Private credit is an $8 trillion market in the United States, comprised of numerous sub-markets that ultimately cater to the vast borrowing needs of consumers and small to medium sized businesses. Contrary to the highly standardized $40 trillion+ U.S. public credit market serving the needs of governments, financial institutions and large corporations, the U.S. private credit market has been historically unorganized and deeply fragmented.
What exactly makes private credit, private? Two distinct, mutually exclusive features:
- 1.Debt security not listed on any exchange or freely-tradable in the public market
- 2.Credit products originated by a lender, whether bank or non-bank
Examples of sub-markets that coincide with feature 1 above include the structured credit market in the form of private debt securities, such as private asset-backed securities, as well as the U.S. private placement market, which are privately placed secured and unsecured bonds for investment grade companies in the U.S.
Examples of sub-markets that coincide with feature 2 above include the structured credit market in the form of anything not issued as a security, alternative/fintech lending, venture debt, mid-market loans and commercial loans.
A certain hierarchy of private lending ultimately forms the basis of the U.S. private credit market.
These banks and non-bank lenders are therefore one level higher in the private lending pyramid. However, at this stage, banks and non-bank lenders diverge as their own respective sources of capital they use to lend to their end customers (the borrowers at the bottom of the pyramid) are drastically different.
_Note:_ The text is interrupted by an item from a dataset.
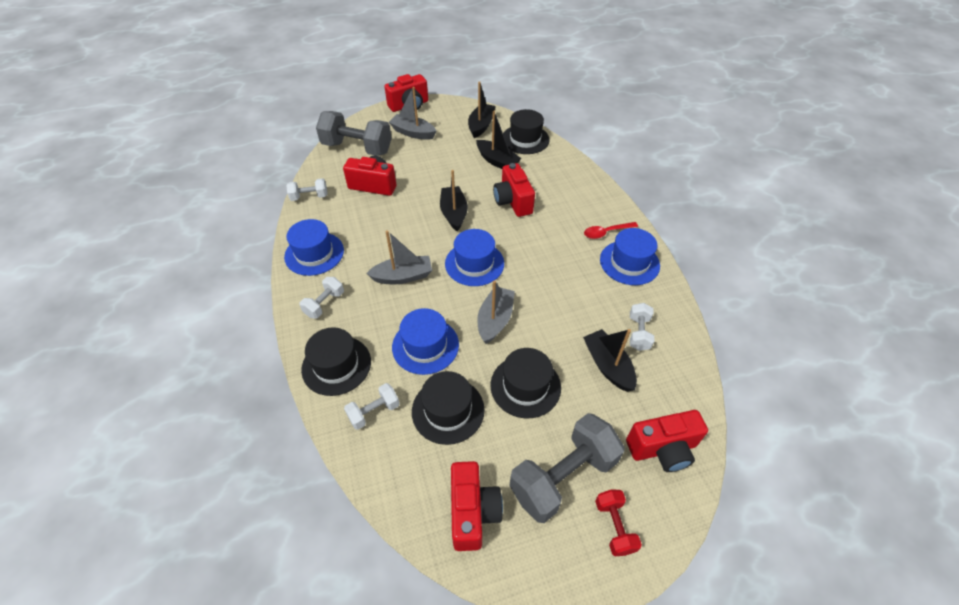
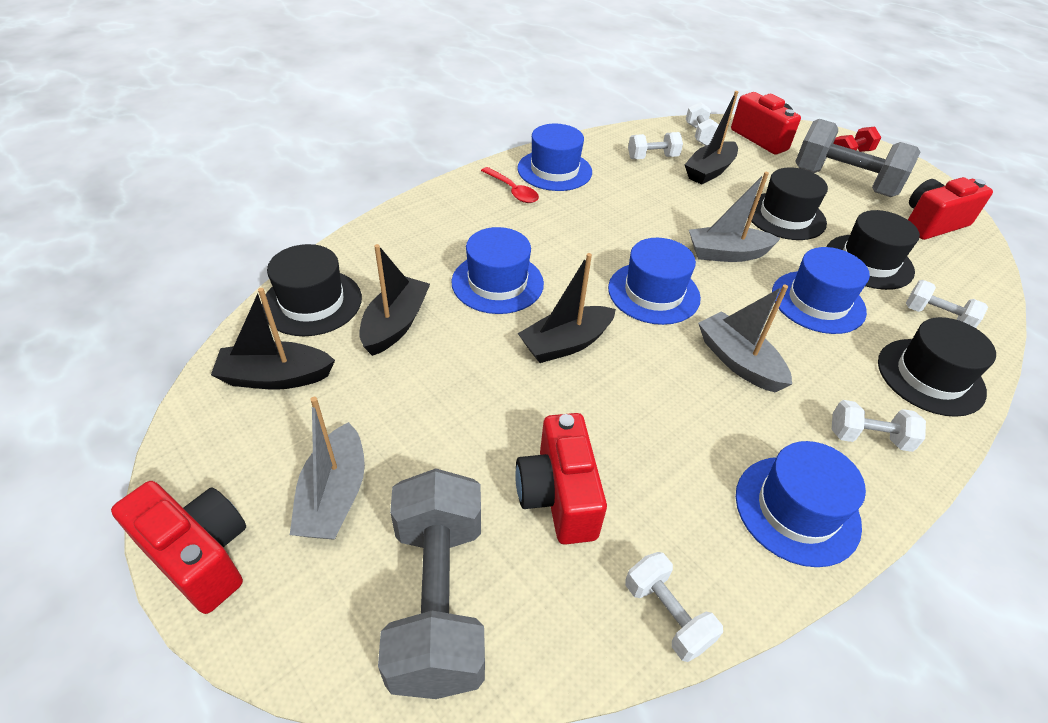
camera: 115 degrees left, 5 degrees down
(513, 201) = (497, 283): red camera -> blue hat
(676, 391) = (699, 135): none -> white dumbbell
Banks are able to use deposits on hand from other customers, and, depending on their size, may be able to raise both debt and equity capital in the public market to fund their lending needs. Non-bank lenders on the other hand, have no such access to a deposit base and are typically much smaller entities with no direct access to low cost capital or public markets. Instead, non-bank lenders borrow from larger non-bank lenders or a group of private investors.
At the top of this pyramid, are those ultimately lending to the larger non-bank lenders, which are typically banks, pension funds and other large institutional credit investors that seek exposure to private credit but are willing to accept much lower returns in exchange for much lower risk through extensive diversification.
The top of the pyramid is supported by all the individual private credit deals that are being sourced, structured and serviced at each rank below. The lower the private credit deal between lender and borrower takes place, the more concentrated the risk and therefore, the higher the return.